==== SOURCE TEXT

Veiligheid en werkzaamheid van nadroparine in neonaten. een observationele studie

The incidence of venous thrombosis is rising rapidly in neonates.[1,2] This
rise is the result of improved neonatal care over the past 20 years resulting
in an increase in the survival of (extremely) premature and critically ill
infants. When a venous thrombus occurs there is an indication for therapeutic
anticoagulant treatment (anti Xa levels 0.5-1.0 IU/mL). Inhibition of the
coagulation system gives the opportunity to resolve the clot. If neonates are
at high risk for venous thrombosis preventive measures can be taken by
prophylactic anticoagulant treatment (anti-Xa levels 0.1-0.4 IU/mL). This
inhibits the coagulation system in a lesser way compared to therapeutic
anticoagulant treatment and prevents formation of a thrombus.
In the Netherlands each year 250 neonates receive off-label therapeutic and
prophylactic nadroparin treatment, without any information on the
pharmacokinetics/-dynamics (PK/PD) and therefore optimal and safe dosage
regimen. As a result, these neonates are prone to suboptimal treatment with a
risk for thrombosis, a lack of thrombus resolution or major bleeding.
Therefore we designed an observational study during standard care to objectify
the PK/PD in neonates.

========
==== PROVIDED MATERIAL

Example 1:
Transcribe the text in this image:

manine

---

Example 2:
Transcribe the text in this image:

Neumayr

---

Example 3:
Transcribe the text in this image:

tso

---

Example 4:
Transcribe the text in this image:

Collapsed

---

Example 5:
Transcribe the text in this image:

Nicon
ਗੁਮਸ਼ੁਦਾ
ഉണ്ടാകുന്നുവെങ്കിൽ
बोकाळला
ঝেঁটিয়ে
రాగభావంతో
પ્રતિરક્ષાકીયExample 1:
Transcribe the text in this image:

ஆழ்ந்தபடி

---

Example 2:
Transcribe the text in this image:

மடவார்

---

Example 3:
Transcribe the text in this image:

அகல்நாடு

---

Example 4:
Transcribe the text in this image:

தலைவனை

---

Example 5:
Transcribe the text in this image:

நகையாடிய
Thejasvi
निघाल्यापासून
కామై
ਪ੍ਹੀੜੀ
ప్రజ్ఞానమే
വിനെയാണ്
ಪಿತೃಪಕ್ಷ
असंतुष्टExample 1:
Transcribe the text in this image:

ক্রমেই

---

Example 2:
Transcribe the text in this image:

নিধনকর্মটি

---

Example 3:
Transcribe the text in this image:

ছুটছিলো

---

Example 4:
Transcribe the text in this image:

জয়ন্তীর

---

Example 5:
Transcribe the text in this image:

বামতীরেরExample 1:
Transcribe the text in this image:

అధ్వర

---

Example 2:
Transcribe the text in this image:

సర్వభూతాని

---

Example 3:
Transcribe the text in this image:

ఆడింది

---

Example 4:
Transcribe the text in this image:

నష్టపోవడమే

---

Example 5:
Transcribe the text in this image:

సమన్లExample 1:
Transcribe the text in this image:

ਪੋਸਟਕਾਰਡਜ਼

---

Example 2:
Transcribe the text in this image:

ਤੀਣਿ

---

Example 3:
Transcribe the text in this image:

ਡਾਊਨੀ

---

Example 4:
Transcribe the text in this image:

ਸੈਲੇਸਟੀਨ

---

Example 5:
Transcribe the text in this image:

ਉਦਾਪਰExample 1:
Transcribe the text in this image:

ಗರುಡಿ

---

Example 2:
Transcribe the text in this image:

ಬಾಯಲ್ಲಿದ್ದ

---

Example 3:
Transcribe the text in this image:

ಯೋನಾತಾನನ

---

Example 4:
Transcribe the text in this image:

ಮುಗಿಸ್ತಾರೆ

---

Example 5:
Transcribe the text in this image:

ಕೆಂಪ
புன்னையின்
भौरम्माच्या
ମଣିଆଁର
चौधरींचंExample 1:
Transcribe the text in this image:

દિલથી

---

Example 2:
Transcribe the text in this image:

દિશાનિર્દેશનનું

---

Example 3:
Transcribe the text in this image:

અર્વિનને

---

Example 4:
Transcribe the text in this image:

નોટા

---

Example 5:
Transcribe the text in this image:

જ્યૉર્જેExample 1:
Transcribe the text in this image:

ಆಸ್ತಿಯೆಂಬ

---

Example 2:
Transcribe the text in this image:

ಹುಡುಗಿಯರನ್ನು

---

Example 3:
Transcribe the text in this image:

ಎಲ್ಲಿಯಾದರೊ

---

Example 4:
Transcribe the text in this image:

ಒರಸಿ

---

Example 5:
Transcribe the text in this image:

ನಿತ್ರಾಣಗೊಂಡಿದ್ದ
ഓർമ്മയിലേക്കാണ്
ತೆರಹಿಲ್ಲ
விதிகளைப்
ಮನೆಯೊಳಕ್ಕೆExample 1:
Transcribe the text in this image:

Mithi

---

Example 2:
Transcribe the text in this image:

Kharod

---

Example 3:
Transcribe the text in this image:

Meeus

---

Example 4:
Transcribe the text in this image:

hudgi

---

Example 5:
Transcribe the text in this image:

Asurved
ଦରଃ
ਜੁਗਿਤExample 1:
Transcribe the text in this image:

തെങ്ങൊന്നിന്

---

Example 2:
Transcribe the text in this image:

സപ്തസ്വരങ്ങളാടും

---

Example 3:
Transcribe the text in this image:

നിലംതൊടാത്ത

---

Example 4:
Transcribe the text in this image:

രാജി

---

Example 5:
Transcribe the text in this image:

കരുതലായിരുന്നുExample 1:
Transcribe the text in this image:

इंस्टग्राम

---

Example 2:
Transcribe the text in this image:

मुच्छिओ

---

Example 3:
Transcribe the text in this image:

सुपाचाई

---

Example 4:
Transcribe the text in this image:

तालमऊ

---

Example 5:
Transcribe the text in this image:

========

_QUESTIONS ON THE MATERIAL_
1: In the text on nadroparin in neonates, what anti-Xa level range is given for prophylactic anticoagulant treatment?
2: Carry on the text about nadroparin safety and efficacy in neonates, starting after its final sentence.
The material was drawn from a separate source.

_NUMBERED ANSWERS_
1: 0.1-0.4 IU/mL

2:
Therapeutic nadroparin administration:
Primary objective:
To develop evidence-based dosing regimens of nadroparin for extremely
premature, premature and term neonates by means of the objectification of the
PK/PD of nadroparin.
Secondary objective:
1) Investigate the relation between anti Xa levels and thrombus resolution
within 3 months after the start of nadroparin treatment
Investigate the relation between anti Xa levels and bleeding during treatment
with nadroparin until 24 hours after termination of nadroparin
Prophylactic nadroparin administration:
Primary objective:
To develop evidence-based dosing regimens of nadroparin for premature and term
neonates by means of the objectification of the PK/PD of nadroparin.
Secondary objective:
1) Investigate the relation between anti Xa levels and new or recurrent
thrombosis during treatment with nadroparin

A national observational prospective study, conducted in 6 Neonatal Intensive
Care Units/ Children*s Hospitals in the Netherlands.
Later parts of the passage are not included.